Task instructions:
Transcribe the material in full. Nothing should differ except that the pictures are left out.

:::::

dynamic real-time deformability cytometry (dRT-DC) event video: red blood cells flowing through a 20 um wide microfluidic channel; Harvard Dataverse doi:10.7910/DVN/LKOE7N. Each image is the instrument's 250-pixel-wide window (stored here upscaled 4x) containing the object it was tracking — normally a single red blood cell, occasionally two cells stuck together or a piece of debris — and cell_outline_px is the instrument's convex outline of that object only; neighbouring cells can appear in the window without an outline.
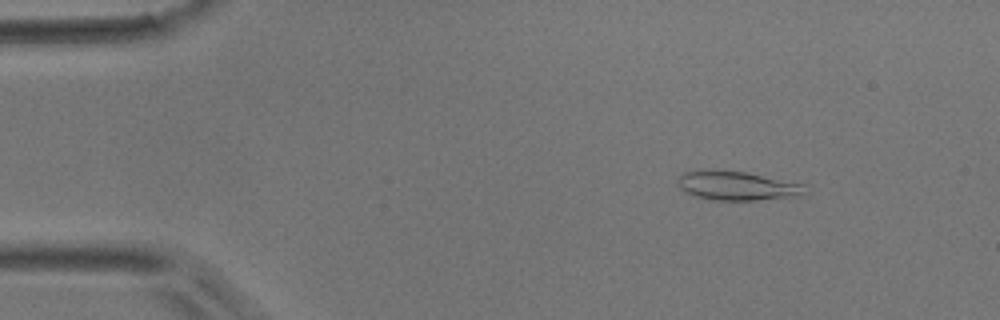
{"species": "common noctule bat (a hibernating species)", "species_latin": "Nyctalus noctula", "temperature_condition": "room temperature", "stored_images_in_passage": 48, "camera_frame_rate_fps": 3000, "um_per_image_px": 0.085, "animal": {"sex": "male", "body_mass_g": 17.9}, "frame": {"image": 1, "passage_image": 5, "time_ms": 1.333, "image_size_px": [1000, 320], "cell_outline_px": [[808, 196], [756, 200], [712, 200], [696, 196], [684, 192], [680, 188], [676, 180], [684, 172], [744, 172], [804, 184]], "centroid_in_image_um": [62.74, 15.84], "position_along_channel_um": 22.3, "area_um2": 21.1}}
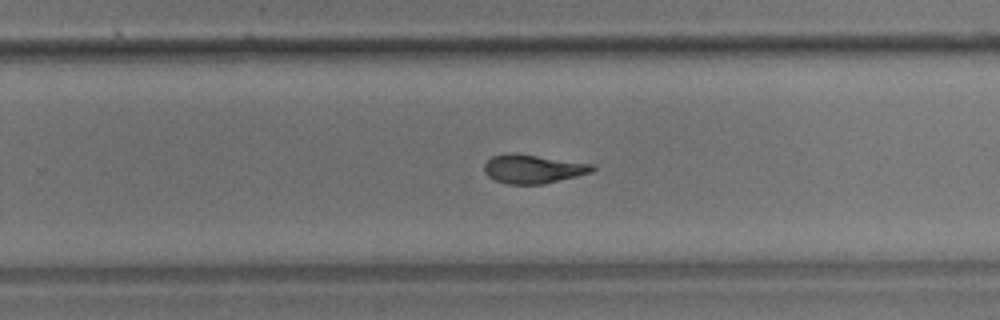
{"frame": {"image": 2, "passage_image": 30, "time_ms": 9.667, "image_size_px": [1000, 320], "cell_outline_px": [[596, 168], [592, 172], [544, 184], [508, 184], [496, 180], [488, 176], [484, 172], [484, 164], [492, 156], [504, 152], [512, 152], [592, 164]], "centroid_in_image_um": [45.26, 14.35], "position_along_channel_um": 284.5, "area_um2": 18.09}}
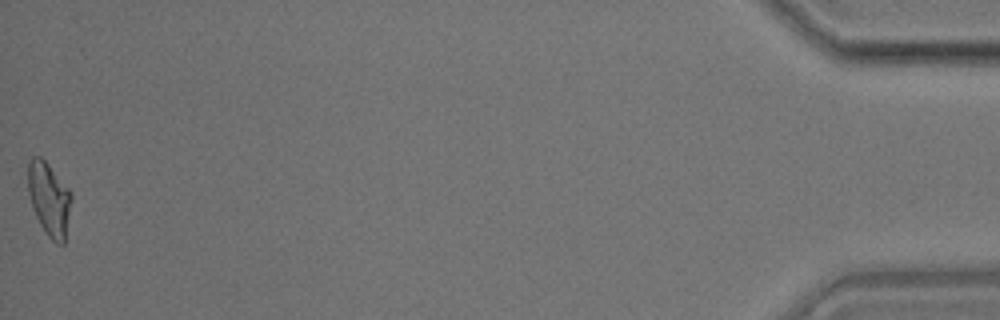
{"frame": {"image": 3, "passage_image": 48, "time_ms": 15.667, "image_size_px": [1000, 320], "cell_outline_px": [[72, 200], [64, 244], [56, 244], [48, 236], [40, 224], [32, 208], [28, 192], [28, 164], [32, 156], [40, 156], [48, 164], [72, 192]], "centroid_in_image_um": [4.18, 16.92], "position_along_channel_um": 431.0, "area_um2": 18.61}}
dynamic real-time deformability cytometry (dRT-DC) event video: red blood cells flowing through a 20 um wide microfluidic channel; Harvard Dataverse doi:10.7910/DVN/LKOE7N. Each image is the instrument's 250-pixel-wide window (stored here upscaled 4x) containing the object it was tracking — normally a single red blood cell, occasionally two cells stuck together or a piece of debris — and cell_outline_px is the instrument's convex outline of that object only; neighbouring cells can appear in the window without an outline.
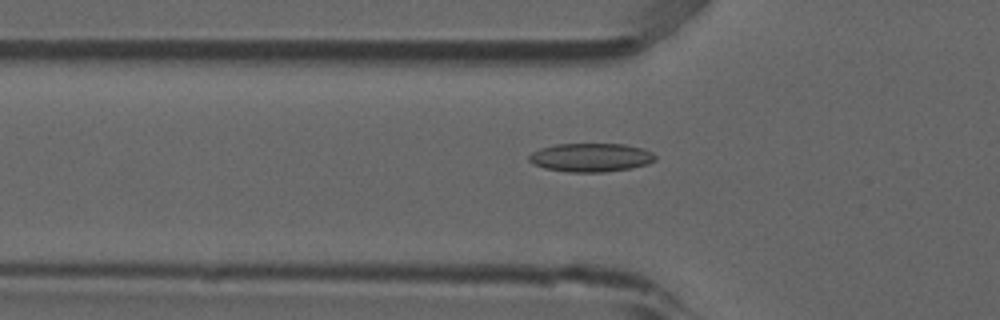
{"species": "common noctule bat (a hibernating species)", "species_latin": "Nyctalus noctula", "temperature_condition": "room temperature", "stored_images_in_passage": 53, "camera_frame_rate_fps": 3000, "um_per_image_px": 0.085, "animal": {"sex": "male", "forearm_length_mm": 52.5}, "frame": {"image": 1, "passage_image": 18, "time_ms": 5.667, "image_size_px": [1000, 320], "cell_outline_px": [[656, 160], [648, 164], [632, 168], [604, 172], [568, 172], [544, 168], [532, 164], [528, 160], [528, 156], [532, 152], [540, 148], [556, 144], [624, 144], [644, 148], [652, 152], [656, 156]], "centroid_in_image_um": [50.23, 13.39], "position_along_channel_um": 75.6, "area_um2": 21.27}}
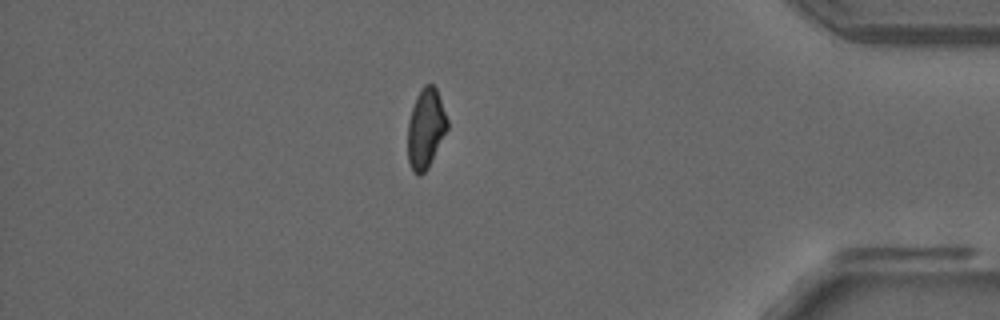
{"frame": {"image": 2, "passage_image": 46, "time_ms": 15.0, "image_size_px": [1000, 320], "cell_outline_px": [[448, 128], [428, 168], [420, 176], [416, 176], [412, 172], [408, 160], [408, 120], [416, 96], [424, 84], [432, 84], [436, 88], [448, 120]], "centroid_in_image_um": [36.18, 10.95], "position_along_channel_um": 399.0, "area_um2": 18.44}}
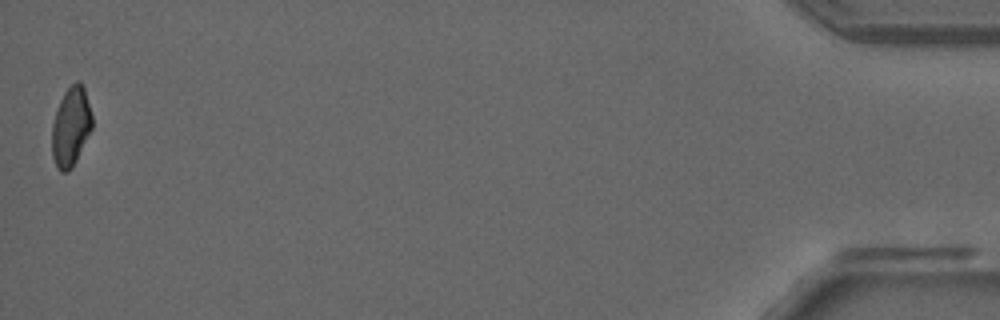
{"frame": {"image": 3, "passage_image": 53, "time_ms": 17.333, "image_size_px": [1000, 320], "cell_outline_px": [[92, 128], [72, 168], [68, 172], [60, 172], [56, 168], [52, 156], [52, 124], [60, 100], [64, 92], [76, 80], [80, 80], [84, 88], [92, 116]], "centroid_in_image_um": [6.01, 10.78], "position_along_channel_um": 429.2, "area_um2": 18.5}, "authors_computed_cell_mechanics": {"area_um2": 19.4786, "velocity_mm_per_s": 3.8685, "shape_relaxation_time_tau1_ms": null, "shape_relaxation_time_tau2_ms": 2.9513, "deformation_change_tau1": null, "deformation_change_tau2": 0.0837}}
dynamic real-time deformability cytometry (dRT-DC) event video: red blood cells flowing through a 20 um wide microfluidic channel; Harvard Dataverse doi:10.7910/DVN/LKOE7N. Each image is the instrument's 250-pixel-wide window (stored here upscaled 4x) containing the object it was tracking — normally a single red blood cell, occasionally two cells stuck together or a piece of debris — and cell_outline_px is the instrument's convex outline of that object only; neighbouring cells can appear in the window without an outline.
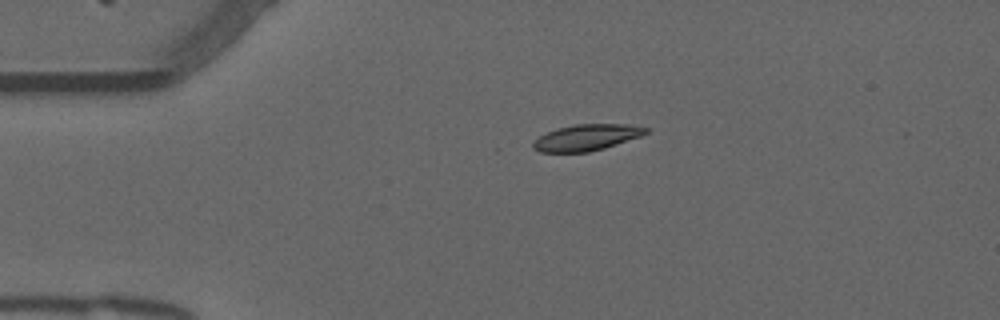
{"species": "common noctule bat (a hibernating species)", "species_latin": "Nyctalus noctula", "temperature_condition": "warm", "stored_images_in_passage": 43, "camera_frame_rate_fps": 3000, "um_per_image_px": 0.085, "animal": {"sex": "male", "forearm_length_mm": 52.5}, "frame": {"image": 1, "passage_image": 1, "time_ms": 0.0, "image_size_px": [1000, 320], "cell_outline_px": [[648, 132], [640, 136], [604, 148], [588, 152], [540, 152], [532, 148], [532, 144], [540, 136], [556, 128], [576, 124], [628, 124], [648, 128]], "centroid_in_image_um": [49.85, 11.68], "position_along_channel_um": 35.2, "area_um2": 17.05}}
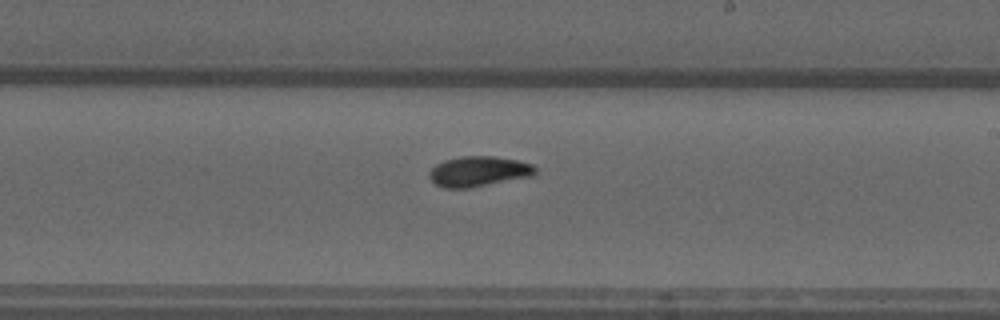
{"frame": {"image": 2, "passage_image": 21, "time_ms": 6.667, "image_size_px": [1000, 320], "cell_outline_px": [[536, 172], [532, 176], [472, 188], [444, 188], [436, 184], [428, 176], [428, 172], [436, 164], [444, 160], [460, 156], [492, 156], [516, 160], [532, 164], [536, 168]], "centroid_in_image_um": [40.67, 14.57], "position_along_channel_um": 248.3, "area_um2": 18.79}}
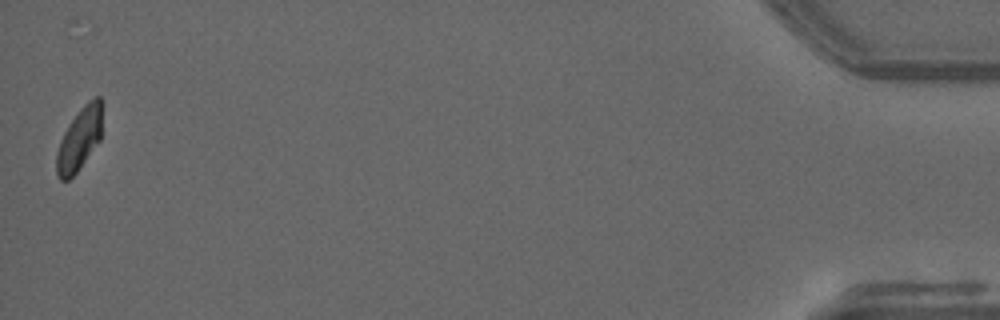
{"frame": {"image": 3, "passage_image": 43, "time_ms": 14.0, "image_size_px": [1000, 320], "cell_outline_px": [[104, 104], [100, 140], [76, 172], [68, 180], [60, 180], [56, 176], [56, 152], [60, 140], [68, 124], [80, 108], [88, 100], [96, 96], [100, 96]], "centroid_in_image_um": [6.77, 11.76], "position_along_channel_um": 428.4, "area_um2": 17.05}, "authors_computed_cell_mechanics": {"area_um2": 17.6868, "velocity_mm_per_s": 3.7908, "shape_relaxation_time_tau1_ms": 7.4019, "shape_relaxation_time_tau2_ms": 2.5824, "deformation_change_tau1": 0.1931, "deformation_change_tau2": 0.0726}}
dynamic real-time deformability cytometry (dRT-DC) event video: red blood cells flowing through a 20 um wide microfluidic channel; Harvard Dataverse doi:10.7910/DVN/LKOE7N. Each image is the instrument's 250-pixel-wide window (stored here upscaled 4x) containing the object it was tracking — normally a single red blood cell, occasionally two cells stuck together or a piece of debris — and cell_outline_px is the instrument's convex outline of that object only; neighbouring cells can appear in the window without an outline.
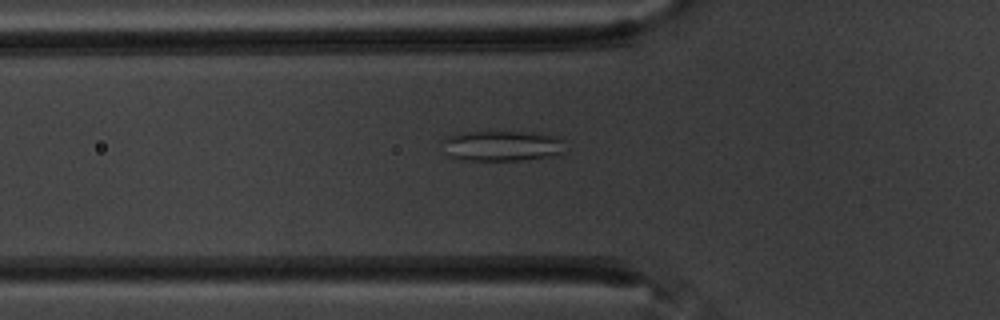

:::::

Finished answer:
dynamic real-time deformability cytometry (dRT-DC) event video: red blood cells flowing through a 20 um wide microfluidic channel; Harvard Dataverse doi:10.7910/DVN/LKOE7N. Each image is the instrument's 250-pixel-wide window (stored here upscaled 4x) containing the object it was tracking — normally a single red blood cell, occasionally two cells stuck together or a piece of debris — and cell_outline_px is the instrument's convex outline of that object only; neighbouring cells can appear in the window without an outline.
{"species": "common noctule bat (a hibernating species)", "species_latin": "Nyctalus noctula", "temperature_condition": "room temperature", "stored_images_in_passage": 48, "camera_frame_rate_fps": 3000, "um_per_image_px": 0.085, "animal": {"sex": "male", "body_mass_g": 17.9}, "frame": {"image": 1, "passage_image": 5, "time_ms": 1.333, "image_size_px": [1000, 320], "cell_outline_px": [[808, 196], [756, 200], [712, 200], [696, 196], [684, 192], [680, 188], [676, 180], [684, 172], [744, 172], [804, 184]], "centroid_in_image_um": [62.74, 15.84], "position_along_channel_um": 22.3, "area_um2": 21.1}}
{"frame": {"image": 2, "passage_image": 30, "time_ms": 9.667, "image_size_px": [1000, 320], "cell_outline_px": [[596, 168], [592, 172], [544, 184], [508, 184], [496, 180], [488, 176], [484, 172], [484, 164], [492, 156], [504, 152], [512, 152], [592, 164]], "centroid_in_image_um": [45.26, 14.35], "position_along_channel_um": 284.5, "area_um2": 18.09}}
{"frame": {"image": 3, "passage_image": 48, "time_ms": 15.667, "image_size_px": [1000, 320], "cell_outline_px": [[72, 200], [64, 244], [56, 244], [48, 236], [40, 224], [32, 208], [28, 192], [28, 164], [32, 156], [40, 156], [48, 164], [72, 192]], "centroid_in_image_um": [4.18, 16.92], "position_along_channel_um": 431.0, "area_um2": 18.61}}
dynamic real-time deformability cytometry (dRT-DC) event video: red blood cells flowing through a 20 um wide microfluidic channel; Harvard Dataverse doi:10.7910/DVN/LKOE7N. Each image is the instrument's 250-pixel-wide window (stored here upscaled 4x) containing the object it was tracking — normally a single red blood cell, occasionally two cells stuck together or a piece of debris — and cell_outline_px is the instrument's convex outline of that object only; neighbouring cells can appear in the window without an outline.
{"species": "common noctule bat (a hibernating species)", "species_latin": "Nyctalus noctula", "temperature_condition": "room temperature", "stored_images_in_passage": 53, "camera_frame_rate_fps": 3000, "um_per_image_px": 0.085, "animal": {"sex": "male", "forearm_length_mm": 52.5}, "frame": {"image": 1, "passage_image": 18, "time_ms": 5.667, "image_size_px": [1000, 320], "cell_outline_px": [[656, 160], [648, 164], [632, 168], [604, 172], [568, 172], [544, 168], [532, 164], [528, 160], [528, 156], [532, 152], [540, 148], [556, 144], [624, 144], [644, 148], [652, 152], [656, 156]], "centroid_in_image_um": [50.23, 13.39], "position_along_channel_um": 75.6, "area_um2": 21.27}}
{"frame": {"image": 2, "passage_image": 46, "time_ms": 15.0, "image_size_px": [1000, 320], "cell_outline_px": [[448, 128], [428, 168], [420, 176], [416, 176], [412, 172], [408, 160], [408, 120], [416, 96], [424, 84], [432, 84], [436, 88], [448, 120]], "centroid_in_image_um": [36.18, 10.95], "position_along_channel_um": 399.0, "area_um2": 18.44}}
{"frame": {"image": 3, "passage_image": 53, "time_ms": 17.333, "image_size_px": [1000, 320], "cell_outline_px": [[92, 128], [72, 168], [68, 172], [60, 172], [56, 168], [52, 156], [52, 124], [60, 100], [64, 92], [76, 80], [80, 80], [84, 88], [92, 116]], "centroid_in_image_um": [6.01, 10.78], "position_along_channel_um": 429.2, "area_um2": 18.5}, "authors_computed_cell_mechanics": {"area_um2": 19.4786, "velocity_mm_per_s": 3.8685, "shape_relaxation_time_tau1_ms": null, "shape_relaxation_time_tau2_ms": 2.9513, "deformation_change_tau1": null, "deformation_change_tau2": 0.0837}}
dynamic real-time deformability cytometry (dRT-DC) event video: red blood cells flowing through a 20 um wide microfluidic channel; Harvard Dataverse doi:10.7910/DVN/LKOE7N. Each image is the instrument's 250-pixel-wide window (stored here upscaled 4x) containing the object it was tracking — normally a single red blood cell, occasionally two cells stuck together or a piece of debris — and cell_outline_px is the instrument's convex outline of that object only; neighbouring cells can appear in the window without an outline.
{"species": "common noctule bat (a hibernating species)", "species_latin": "Nyctalus noctula", "temperature_condition": "warm", "stored_images_in_passage": 43, "camera_frame_rate_fps": 3000, "um_per_image_px": 0.085, "animal": {"sex": "male", "forearm_length_mm": 52.5}, "frame": {"image": 1, "passage_image": 1, "time_ms": 0.0, "image_size_px": [1000, 320], "cell_outline_px": [[648, 132], [640, 136], [604, 148], [588, 152], [540, 152], [532, 148], [532, 144], [540, 136], [556, 128], [576, 124], [628, 124], [648, 128]], "centroid_in_image_um": [49.85, 11.68], "position_along_channel_um": 35.2, "area_um2": 17.05}}
{"frame": {"image": 2, "passage_image": 21, "time_ms": 6.667, "image_size_px": [1000, 320], "cell_outline_px": [[536, 172], [532, 176], [472, 188], [444, 188], [436, 184], [428, 176], [428, 172], [436, 164], [444, 160], [460, 156], [492, 156], [516, 160], [532, 164], [536, 168]], "centroid_in_image_um": [40.67, 14.57], "position_along_channel_um": 248.3, "area_um2": 18.79}}
{"frame": {"image": 3, "passage_image": 43, "time_ms": 14.0, "image_size_px": [1000, 320], "cell_outline_px": [[104, 104], [100, 140], [76, 172], [68, 180], [60, 180], [56, 176], [56, 152], [60, 140], [68, 124], [80, 108], [88, 100], [96, 96], [100, 96]], "centroid_in_image_um": [6.77, 11.76], "position_along_channel_um": 428.4, "area_um2": 17.05}, "authors_computed_cell_mechanics": {"area_um2": 17.6868, "velocity_mm_per_s": 3.7908, "shape_relaxation_time_tau1_ms": 7.4019, "shape_relaxation_time_tau2_ms": 2.5824, "deformation_change_tau1": 0.1931, "deformation_change_tau2": 0.0726}}
dynamic real-time deformability cytometry (dRT-DC) event video: red blood cells flowing through a 20 um wide microfluidic channel; Harvard Dataverse doi:10.7910/DVN/LKOE7N. Each image is the instrument's 250-pixel-wide window (stored here upscaled 4x) containing the object it was tracking — normally a single red blood cell, occasionally two cells stuck together or a piece of debris — and cell_outline_px is the instrument's convex outline of that object only; neighbouring cells can appear in the window without an outline.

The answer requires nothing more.